▶ **WORK INSTRUCTIONS**
Go through the entries below and print, exactly, the lines starting at the one with "Cherry JD, Shields" and ending at the one with "Kunasol P, Cooksley", keeping both ends and no others.

▶ **Collection entries**
*** Block opens ***

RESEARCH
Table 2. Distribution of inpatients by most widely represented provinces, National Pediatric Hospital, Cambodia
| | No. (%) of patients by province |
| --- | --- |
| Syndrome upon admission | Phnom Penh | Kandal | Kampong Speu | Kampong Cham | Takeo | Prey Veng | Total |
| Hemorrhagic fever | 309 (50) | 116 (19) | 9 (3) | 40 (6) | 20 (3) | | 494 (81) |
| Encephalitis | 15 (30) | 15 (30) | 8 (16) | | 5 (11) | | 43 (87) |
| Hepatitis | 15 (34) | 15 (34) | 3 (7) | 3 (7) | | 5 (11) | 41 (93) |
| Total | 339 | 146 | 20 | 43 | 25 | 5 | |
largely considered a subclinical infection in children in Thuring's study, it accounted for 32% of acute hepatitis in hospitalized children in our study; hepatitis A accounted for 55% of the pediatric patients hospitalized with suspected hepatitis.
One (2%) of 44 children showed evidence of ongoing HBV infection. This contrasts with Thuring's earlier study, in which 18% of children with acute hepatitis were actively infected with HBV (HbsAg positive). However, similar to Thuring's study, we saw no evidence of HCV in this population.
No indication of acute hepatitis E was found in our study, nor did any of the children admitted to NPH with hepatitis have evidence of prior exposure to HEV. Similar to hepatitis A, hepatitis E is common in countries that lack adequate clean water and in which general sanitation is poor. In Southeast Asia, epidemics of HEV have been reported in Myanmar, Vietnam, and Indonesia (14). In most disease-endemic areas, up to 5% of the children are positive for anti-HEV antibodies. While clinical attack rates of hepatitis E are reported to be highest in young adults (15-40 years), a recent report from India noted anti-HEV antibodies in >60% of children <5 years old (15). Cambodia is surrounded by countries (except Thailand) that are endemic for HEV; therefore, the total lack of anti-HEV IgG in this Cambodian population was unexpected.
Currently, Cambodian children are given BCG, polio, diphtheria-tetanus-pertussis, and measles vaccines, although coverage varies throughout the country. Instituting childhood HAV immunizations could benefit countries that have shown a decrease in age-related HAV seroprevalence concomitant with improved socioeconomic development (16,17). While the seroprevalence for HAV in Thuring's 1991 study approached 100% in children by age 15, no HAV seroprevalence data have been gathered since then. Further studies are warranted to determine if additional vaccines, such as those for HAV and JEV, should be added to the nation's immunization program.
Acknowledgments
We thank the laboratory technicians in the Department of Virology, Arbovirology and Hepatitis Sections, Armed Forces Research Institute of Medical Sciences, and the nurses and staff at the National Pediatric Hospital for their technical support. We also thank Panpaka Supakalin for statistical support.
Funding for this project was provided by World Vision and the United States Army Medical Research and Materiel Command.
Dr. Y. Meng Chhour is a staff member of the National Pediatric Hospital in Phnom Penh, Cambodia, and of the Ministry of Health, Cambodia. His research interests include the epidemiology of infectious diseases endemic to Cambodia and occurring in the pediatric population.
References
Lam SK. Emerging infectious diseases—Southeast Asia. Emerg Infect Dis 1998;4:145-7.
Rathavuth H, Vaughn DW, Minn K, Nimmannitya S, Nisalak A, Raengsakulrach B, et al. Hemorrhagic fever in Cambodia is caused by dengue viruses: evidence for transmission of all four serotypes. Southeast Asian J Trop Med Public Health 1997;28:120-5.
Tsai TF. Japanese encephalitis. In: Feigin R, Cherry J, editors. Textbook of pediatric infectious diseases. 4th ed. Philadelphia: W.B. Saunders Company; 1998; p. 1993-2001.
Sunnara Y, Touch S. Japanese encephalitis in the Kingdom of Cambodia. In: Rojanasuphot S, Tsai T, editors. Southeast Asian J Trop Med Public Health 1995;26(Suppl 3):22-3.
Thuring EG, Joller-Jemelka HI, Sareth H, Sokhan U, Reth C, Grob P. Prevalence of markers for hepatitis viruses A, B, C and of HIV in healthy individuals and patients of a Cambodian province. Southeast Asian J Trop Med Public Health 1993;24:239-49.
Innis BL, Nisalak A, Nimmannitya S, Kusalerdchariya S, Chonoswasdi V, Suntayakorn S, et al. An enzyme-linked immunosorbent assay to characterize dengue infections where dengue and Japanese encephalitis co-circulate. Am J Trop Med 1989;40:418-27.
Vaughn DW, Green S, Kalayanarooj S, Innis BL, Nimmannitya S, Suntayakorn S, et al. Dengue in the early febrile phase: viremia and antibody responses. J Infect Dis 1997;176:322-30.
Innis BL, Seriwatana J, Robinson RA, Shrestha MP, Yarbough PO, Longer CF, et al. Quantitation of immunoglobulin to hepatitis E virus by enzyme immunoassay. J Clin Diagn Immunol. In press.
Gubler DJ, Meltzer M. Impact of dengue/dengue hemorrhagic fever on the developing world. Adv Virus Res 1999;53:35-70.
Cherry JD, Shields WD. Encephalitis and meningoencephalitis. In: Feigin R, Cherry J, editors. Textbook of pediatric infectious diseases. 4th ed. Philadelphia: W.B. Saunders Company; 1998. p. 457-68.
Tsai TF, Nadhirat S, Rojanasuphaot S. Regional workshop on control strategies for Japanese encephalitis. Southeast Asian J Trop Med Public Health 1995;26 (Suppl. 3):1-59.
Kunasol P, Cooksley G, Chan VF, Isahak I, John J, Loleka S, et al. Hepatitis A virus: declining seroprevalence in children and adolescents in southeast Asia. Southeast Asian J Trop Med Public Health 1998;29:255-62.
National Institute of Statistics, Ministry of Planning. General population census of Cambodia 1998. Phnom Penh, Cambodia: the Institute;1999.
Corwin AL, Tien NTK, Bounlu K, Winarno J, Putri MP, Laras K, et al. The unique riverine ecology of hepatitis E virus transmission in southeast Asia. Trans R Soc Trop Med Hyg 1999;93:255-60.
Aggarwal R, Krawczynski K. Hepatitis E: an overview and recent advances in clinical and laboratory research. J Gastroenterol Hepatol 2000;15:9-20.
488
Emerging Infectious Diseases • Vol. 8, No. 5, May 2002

*** Block closes ***

▶ **OUTPUT FOR THIS TASK**
Cherry JD, Shields WD. Encephalitis and meningoencephalitis. In: Feigin R, Cherry J, editors. Textbook of pediatric infectious diseases. 4th ed. Philadelphia: W.B. Saunders Company; 1998. p. 457-68.
Tsai TF, Nadhirat S, Rojanasuphaot S. Regional workshop on control strategies for Japanese encephalitis. Southeast Asian J Trop Med Public Health 1995;26 (Suppl. 3):1-59.
Kunasol P, Cooksley G, Chan VF, Isahak I, John J, Loleka S, et al. Hepatitis A virus: declining seroprevalence in children and adolescents in southeast Asia. Southeast Asian J Trop Med Public Health 1998;29:255-62.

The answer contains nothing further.